May 16 Wednesday – Sam was en route on the S.S. New York for Southampton, London and Paris. He wrote to Livy.
Livy darling, I shall reach London this evening, no doubt; & then I shall seem very close to you & those others. It makes me joyful; & pretty impatient, too. The voyage makes a long, long interval, & conspicuously blank one, on account of the absence of letters from you. …
Phillip Bright is on board, sunburnt & skinned, from a voyage around the world. He sits by me at table, & is ever so nice. Willie Winter sits at my other side. I have known him a quarter of a century. He is 57, & knew Kate Field when she was 16 & he 18. [Note: William Winter, dramatic critic of the N.Y. Tribune; Philip Bright has not been further identified]
Sam also related that H.H. Rogers called him back into his office the last time he saw him and said privately, “If you get short, draw on me.” Sam noted Rogers made no limit and also relayed a message that Mrs. Annie Rogers gave him, that H.H. would be “very lonely” once Sam left. He added that he was “writing a review of Fenimore Cooper’s Deerslayer — the most idiotic book I ever saw.” He was eager to get back to see her and the family [MTP].

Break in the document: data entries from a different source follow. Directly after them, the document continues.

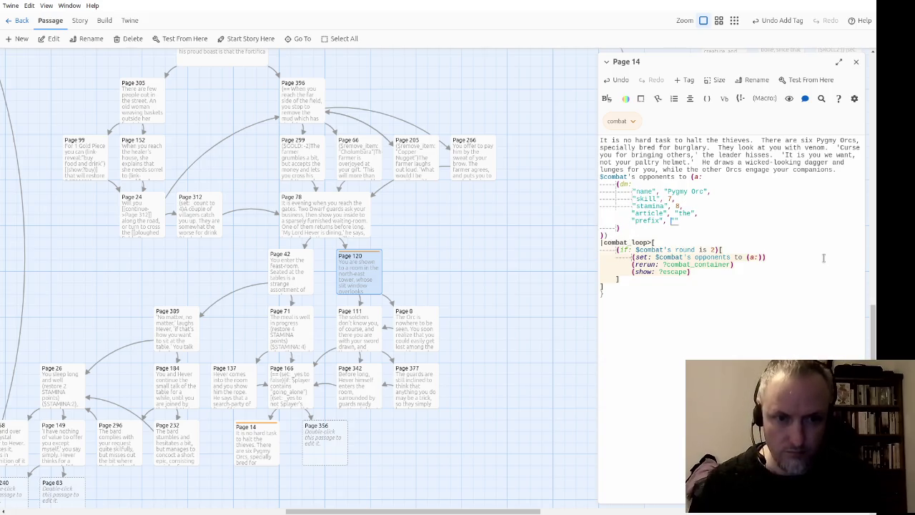
{"action": "key", "text": "Right"}
{"action": "key", "text": "Down"}
{"action": "key", "text": "Down"}
{"action": "key", "text": "Down"}
{"action": "key", "text": "Up"}
{"action": "key", "text": "Up"}
{"action": "key", "text": "End"}
{"action": "key", "text": "Left"}
{"action": "key", "text": "Left"}
{"action": "type", "text": "5"}
{"action": "key", "text": "Right"}
{"action": "key", "text": "Right"}
{"action": "key", "text": "Right"}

Sam also wrote to Henry H. Rogers, thanking him for offering a draw on him if he ran short of funds. Sam observed that Rogers was “just about arriving home,” from his ten-day trip to W. Virginia with John Dustin Archbold, who Sam playfully called the coffee-cooler’s bottle-holder (a reference to the Negro boxer Frank Craig prize-fight they’d attended together — see Dec. 30, 1893). Sam complained of lumbago. He also relayed that he’d told Frank Bliss to stay in touch with William Evarts Benjamin on the Uniform Edition of his works; and that Livy would be agreeable to Bliss publishing PW by subscription on the basis of “half of the profits above cost of manufacture,” the same sort of deal he’d made with Frank’s father, Elisha Bliss, on TA. Sam told of his writing work done on the voyage:
I have been at work on a magazine article all through this trip, but I didn’t get it finished. That is because it will make three articles. The first is nearly done & the notes are made for the other two & the articles themselves blocked out in my head [MTHHR 53-4]. Note: Sam conceived “Fenimore Cooper’s Literary Offenses” as the beginning of a series to be called “Studies in Literary Criticism.”
The S.S. New York reached Southampton in the evening and Sam traveled to London. On July 4, he mentioned in a letter to Chatto & Windus that he left a letter on this date for Cara Rogers Duff at Brown’s Hotel on Dover Street in London.